Text passage >>
The Minor Basilica of the Black Nazarene (; ), known canonically as the Parish of Saint John the Baptist and also known as Quiapo Church (; ), is a prominent basilica in the district of Quiapo in the city of Manila, Philippines. The basilica is famous home for the Black Nazarene, a dark statue of Jesus Christ said to be miraculous. The basilica is under the jurisdiction of the Archdiocese of Manila and its current rector is Rev. Fr. Rufino C. Sescon, Jr.

History
The earliest church, built by missionaries of the Order of Friars Minor, was made of bamboo for the frame and nipa leaves as thatching. In 1574, Limahong and his soldiers destroyed and burned the church. Formerly a visita (chapel-of-ease) of Santa Ana, the Franciscan friar Antonio de Nombella founded the church in 1588 which was dedicated to Saint John the Baptist, the forerunner of Christ. It burned down in 1603 and the parish was temporarily turned over to the Jesuits until secular clergy objected. Governor-General Santiago de Vera initiated the full construction of the church in 1686. On April 8, 1639, the administration of the church was returned to the seculars who had always taking care of the church's welfare.

During the Seven Years' War, the British attempted to destroy the church in 1762 as they invaded Manila. An earthquake in 1863 destroyed the church and in its place a temporary church was built. Fr. Eusebio de León later reconstructed the ruined church in 1879, completing the structure in 1889 with the assistance of Rev. Manuel Roxas. Roxas had raised the unprecedented amount of ₱40,000.00 from donations and lay contributions. On October 30, 1928, the church caught fire again, in which  the church's wooden ceiling and sacristy were destroyed.

In 1933, Fr. Magdaleno Castillo began the reconstruction of the church from the plan prepared by National Artist of the Philippines architect Juan Nakpil – son of composer Julio Nakpil. He added the church's dome and a second belfry to balance out the façade. The reconstructed church, made of reinforced concrete, was completed in 1935. During World War II, parts of Quiapo were destroyed except for Quiapo Church.

Expansion and contemporary history 

Msgr. José Abriol appointed architect José María Zaragoza and engineer Eduardo Santiago to expand the church in order to accommodate more devotees. The church was expanded from 1984 to 1986. Changes to the building were made, such as the removal of the ornate exposed trusses, the removal of the interior columns to create an expansive columnless structure, and the realignment of the perimeter walls. Even though Zaragoza did not tamper the facade and altar area, his renovation project received criticisms like comparing the new interior with a basketball court. The criticisms did not affect the popularity of the church.

Jaime Cardinal Sin, then-Archbishop of Manila, reconsecrated the church on September 28, 1987. The church was then conferred the title Basilica Minor of the Nuestro Padre Jesús Nazareno on February 1, 1988. Papal Nuncio to the Philippines, Archbishop Bruno Torpigliani, blessed the altar of Saint Lorenzo Ruíz on that day.

In 2006, the church celebrated the quadricentennial anniversary of the arrival of the image of the Black Nazarene in the Philippines. As part of the celebrations, a jubilee wall was set up at the entrance gate where devotees would post and write their personal testimonials on their faith and devotion to the Black Nazarene.

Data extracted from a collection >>
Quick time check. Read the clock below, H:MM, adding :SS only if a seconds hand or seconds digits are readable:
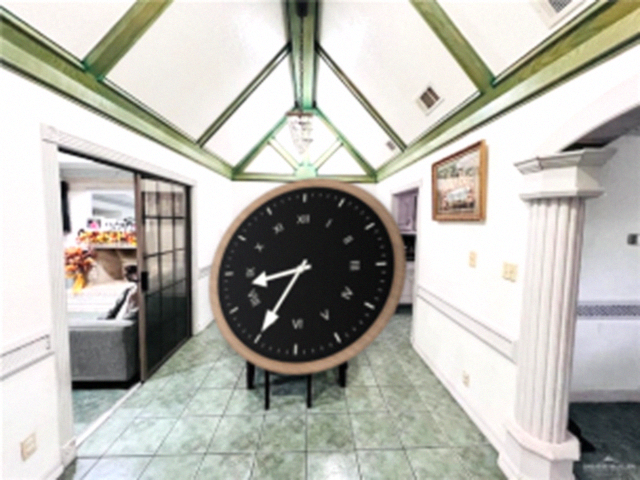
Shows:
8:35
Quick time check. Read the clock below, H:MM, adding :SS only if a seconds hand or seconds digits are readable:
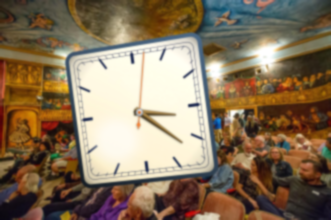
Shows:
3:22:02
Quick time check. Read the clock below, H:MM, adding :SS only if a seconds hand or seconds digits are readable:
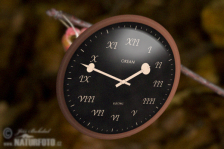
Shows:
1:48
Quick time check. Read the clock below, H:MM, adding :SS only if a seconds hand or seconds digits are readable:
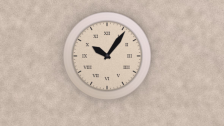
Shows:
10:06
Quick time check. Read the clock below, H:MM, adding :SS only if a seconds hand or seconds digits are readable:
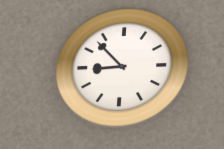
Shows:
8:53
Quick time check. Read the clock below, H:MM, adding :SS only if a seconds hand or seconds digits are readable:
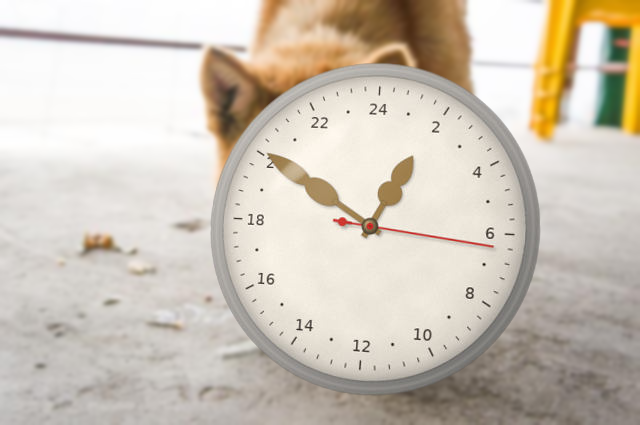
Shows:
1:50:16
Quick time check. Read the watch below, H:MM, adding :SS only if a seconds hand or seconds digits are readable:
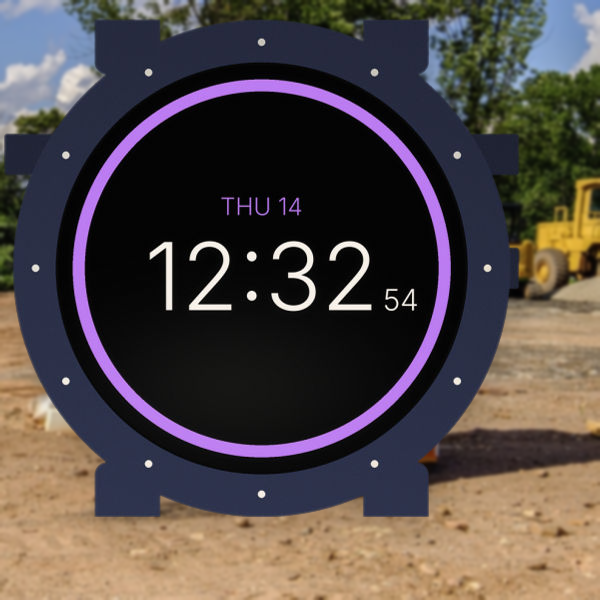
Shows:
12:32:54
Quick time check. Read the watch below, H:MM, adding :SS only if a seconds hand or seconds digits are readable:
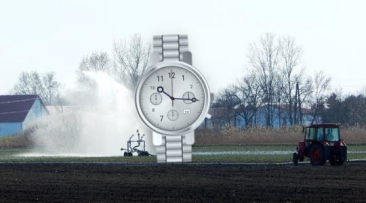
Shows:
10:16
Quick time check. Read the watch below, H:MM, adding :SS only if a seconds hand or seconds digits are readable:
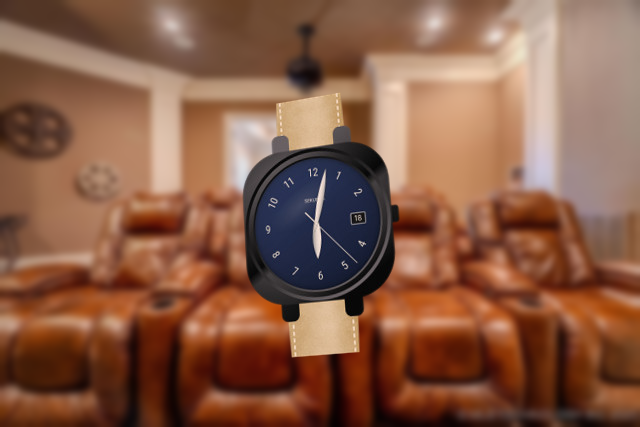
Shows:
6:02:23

Given instruction 1 >> Substitute "Displays" for "Shows" throughout the clock and watch rows, keeping everything else unchanged, and leave the pictures out.
Given instruction 2 >> Proceed with the text about Quiapo Church from the point where it stops.

Output 1 >>
Quick time check. Read the clock below, H:MM, adding :SS only if a seconds hand or seconds digits are readable:
Displays:
8:35
Quick time check. Read the clock below, H:MM, adding :SS only if a seconds hand or seconds digits are readable:
Displays:
3:22:02
Quick time check. Read the clock below, H:MM, adding :SS only if a seconds hand or seconds digits are readable:
Displays:
1:48
Quick time check. Read the clock below, H:MM, adding :SS only if a seconds hand or seconds digits are readable:
Displays:
10:06
Quick time check. Read the clock below, H:MM, adding :SS only if a seconds hand or seconds digits are readable:
Displays:
8:53
Quick time check. Read the clock below, H:MM, adding :SS only if a seconds hand or seconds digits are readable:
Displays:
1:50:16
Quick time check. Read the watch below, H:MM, adding :SS only if a seconds hand or seconds digits are readable:
Displays:
12:32:54
Quick time check. Read the watch below, H:MM, adding :SS only if a seconds hand or seconds digits are readable:
Displays:
10:16
Quick time check. Read the watch below, H:MM, adding :SS only if a seconds hand or seconds digits are readable:
Displays:
6:02:23

Output 2 >>
Architecture 

Built in the Baroque style, Quiapo Church's façade is distinctive with twisted columns on both levels. The Corinthian columns of the second level has a third of its shaft twisted near the base, while the upper portion has a smooth surface. The topmost portion of the four-storey belfries are rimmed with balustrades and decorated with huge scrolls. The tympanum of the pediment has a pair of chalice-shaped finials, and towards the end of the raking cornice, urn-like vases mark the end of the pediment. A quatrefoil window in the center of the pediment was sealed up in the late 1980s and replaced with a relief of the crossed keys and tiara of the pope – a symbol of its status as a minor basilica.

With its recent renovation, only the façade, the dome, the transept, and the apse retained the classic design.

Devotion to the Black Nazarene

The masses go to Quiapo Church in downtown Plaza Miranda and drop a visit to the Nuestro Señor Jesús Nazareno (a dark figure of Christ carved by a Mexican artist from black wood) whose image, reputedly miraculous, was brought to the country in a Spanish galleon in the 17th century.

Quiapo Church holds a novena every Friday, Quiapo Day, in honour of the Black Nazarene, and is attended by thousands of devotees. A note is sounded before the novena begins as the devotees to the Black Nazarene troop in and emit their strings of petitions. One can encounter the traditional folk Catholicism of Filipinos when they all climb the narrow flight of stairs to kiss the Señor's foot or wipe it with their handkerchiefs they use every time they visit. 

The Feast of the Black Nazarene on January 9 celebrates the traslación (solemn translation) of the statue to the church from the Church of Saint Nicholas Tolentino. Traffic is re-routed round the devotees who participate in this district's fiesta. There are men who are devoted to carry the Black Nazarene statue around a specific route. They have a panata, a vow to serve the Lord in this sacrifice. These people believed that an afternoon's participation in the procession can repent their sins and shady deals in a year.

Daily hourly Masses (all of which are celebrated in the Tagalog language) are celebrated and devotees come from all walks of life, the noon services are today also broadcast on TV Maria, YouTube and through the church's Official Facebook page via Facebook Live, which by 2017 has also expanded to include all the weekend and holiday Masses held.

The Quiapo Parochial School was created in 1951 for the purpose of addressing the scholastic needs of the parish. The school's patron is the Black Nazarene, which is a significant factor to the change of the school name to Nazarene Catholic School.

Abortifacients sold by private vendors
The vicinity of the church is a popular area for peddlers of unsafe abortifacients, local gastric irritants and untested herbal folk (potions) remedies. The merchandise are anonymously sold from stalls surrounding the Basilica and the Plaza Miranda fronting it. Abortion is illegal in the Philippines, and individuals who cannot afford the surgical procedure resort to these vendors.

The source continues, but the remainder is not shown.